In the Best-of-N (BoN) inference task, the MUSIC-enhanced RM was able to select higher-quality dialogues. Evaluated by Gemini 1.5 Pro, the dialogues guided by MUSIC outperformed the Baseline on both the Anthropic HH and UltraInteract datasets.

Figure 2: Win-rate comparison between the MUSIC-enhanced RM and the Baseline RM under the Best-of-N ($N\in{2,4,8}$) setting. As $N$ increases, MUSIC’s ability to leverage the candidate pool becomes stronger.

2. A pleasant surprise: improved reasoning ability

A common question is: if a model is optimized for multi-turn dialogue, will it degrade on traditional single-turn tasks?

The experimental results were encouraging.
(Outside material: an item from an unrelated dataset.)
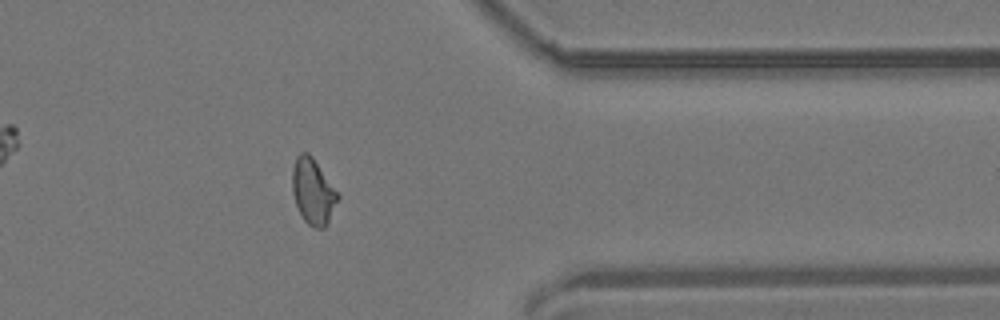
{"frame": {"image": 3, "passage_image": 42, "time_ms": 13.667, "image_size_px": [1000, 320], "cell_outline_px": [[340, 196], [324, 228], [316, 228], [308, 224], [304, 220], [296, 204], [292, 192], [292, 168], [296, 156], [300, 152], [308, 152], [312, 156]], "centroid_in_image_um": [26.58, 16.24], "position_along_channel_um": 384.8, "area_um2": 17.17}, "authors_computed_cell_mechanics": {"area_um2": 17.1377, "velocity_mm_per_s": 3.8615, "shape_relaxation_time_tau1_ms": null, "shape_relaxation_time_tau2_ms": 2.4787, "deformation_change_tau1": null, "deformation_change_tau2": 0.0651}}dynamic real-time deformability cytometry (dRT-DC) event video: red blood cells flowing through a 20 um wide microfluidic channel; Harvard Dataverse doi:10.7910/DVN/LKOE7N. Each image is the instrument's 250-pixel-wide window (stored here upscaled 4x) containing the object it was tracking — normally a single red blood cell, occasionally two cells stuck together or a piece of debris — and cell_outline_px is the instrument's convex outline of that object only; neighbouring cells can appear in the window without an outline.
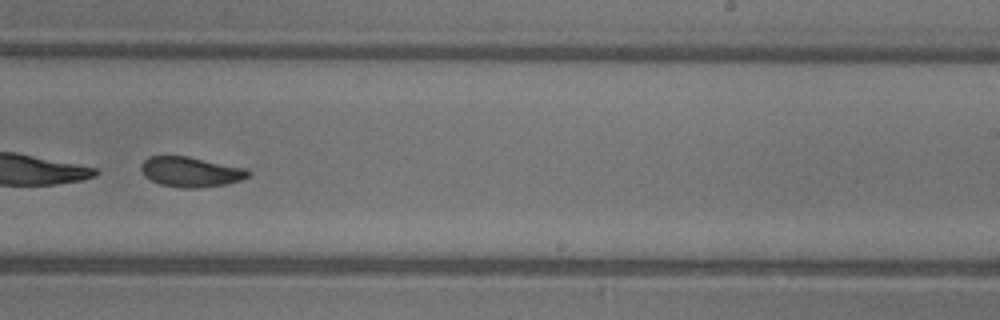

In the standard RewardBench test, the MUSIC-enhanced RM not only did not regress, but actually achieved a 3.9% improvement in the Reasoning category.

Model	Chat	Chat Hard	Safety	Reasoning	Average
Skywork (Baseline)	96.9	73.0	90.9	83.1	86.0
Skywork + MUSIC	96.4	72.4	90.8	87.0	86.6

This suggests that exposure to logically coherent multi-turn dialogue data may implicitly enhance the model’s ability to handle complex reasoning steps.

Conclusion and outlook

The emergence of MUSIC reveals an important lesson: during the Alignment stage, the “structure” of data matters more than its “quantity.”

By synthesizing contrastive data with multi-turn differences, DeepMind successfully taught the reward model to “keep the big picture in mind.” This human-annotation-free approach is highly scalable. In the future, as dialogue systems evolve toward longer and more complex Agent tasks, evaluation methods like MUSIC that focus on long-horizon dependency will become a key piece in building more intelligent AI.